[#12]
Re: Amiga w 'Orange in the new black'
@lekarz_med,
post #11
Wszystko jest subiektywne. I w USA i w Europie.
A500 była na całym świecie traktowana jako konsolka do gier na dyskietki. I nikt tego nie zmieni.
Subiektywne jest nawet twoje spojrzenie, ponieważ widzisz Amigę przez A4000.
Także ja mam subiektywne spojrzenie, ponieważ widzę Amigę przez pryzmat A1200 z HDD, później Apollo 040 i CD-ROM. Nawet nie pomaga temu A2000. Bo nierozszerzona, była wciąż na poziomie A500.
AMIGA dla wszystkich laików zawsze pozostanie jako A500. I to jest bez dyskusji.
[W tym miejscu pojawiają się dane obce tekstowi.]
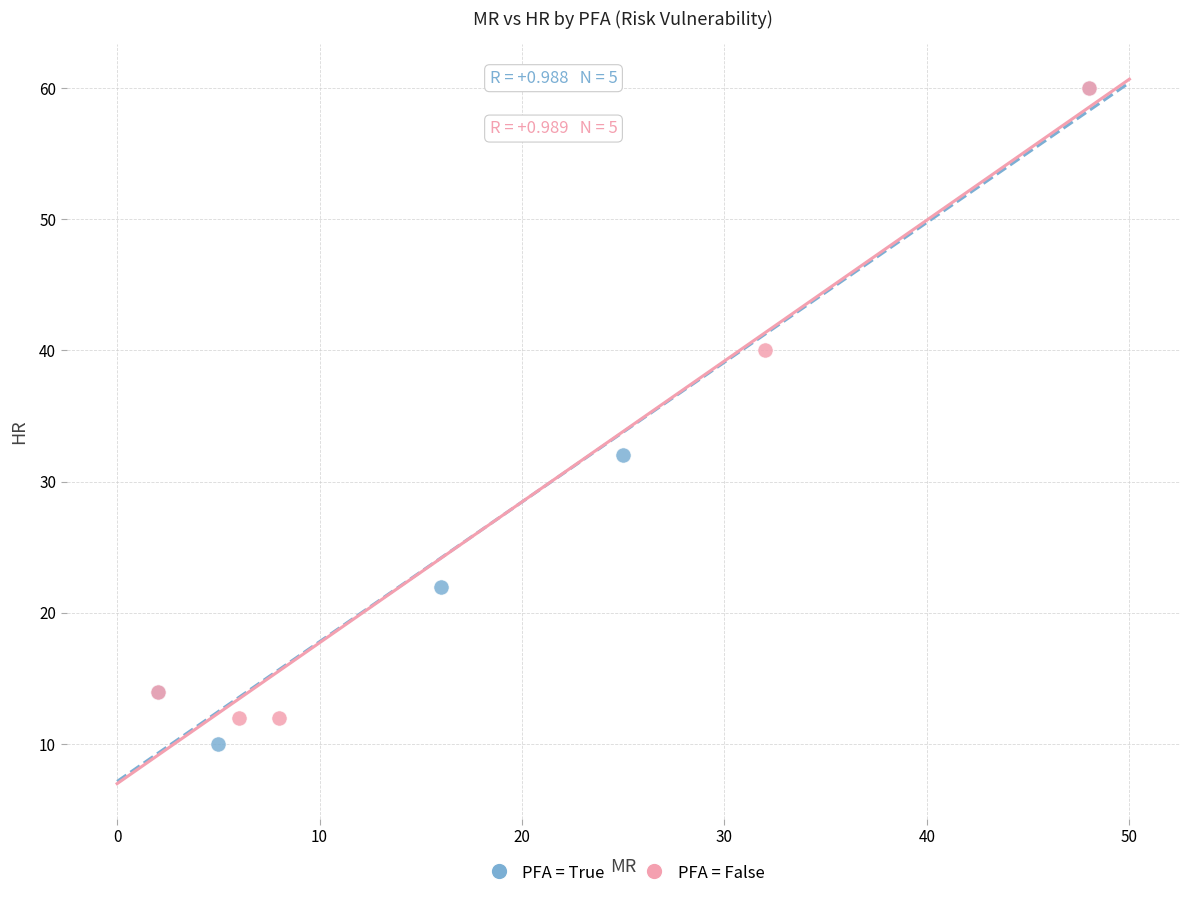

What are all the series names shown in the legend?

PFA = True, PFA = False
AMIGA zaczęła ubierać się w profesjonalne gadżety typu HDD, GFX i CD-ROM dopiero wtedy, gdy pecety zaczęły to robić. AMIGA przegrała w 1994.
Chociaż nawet gdyby C= wygrało ze swoimi pecetami, to AMIGA by i tak przegrała. Jay Miner trafił na "ciulatą" firmę C=. Tzn. dobra była do promocji. Ale C= było zupełnie nieprzyszłościowe. Taki, kloc, hebel i kawałek "większego" drewna, które dało opał dla innych młodych i cwanych.
Ale my nie przegraliśmy i dalej ją prowadzimy, używamy. I tylko tyle. I już.
Dodane: C= miało w pupie marzenia i idee. To była firma która miała coś zarobić. Zarobiła, kapitaliści zgarnęli kasę i gdy było już jej na koncie dość (na prywatnych kontach), to... Zero "future".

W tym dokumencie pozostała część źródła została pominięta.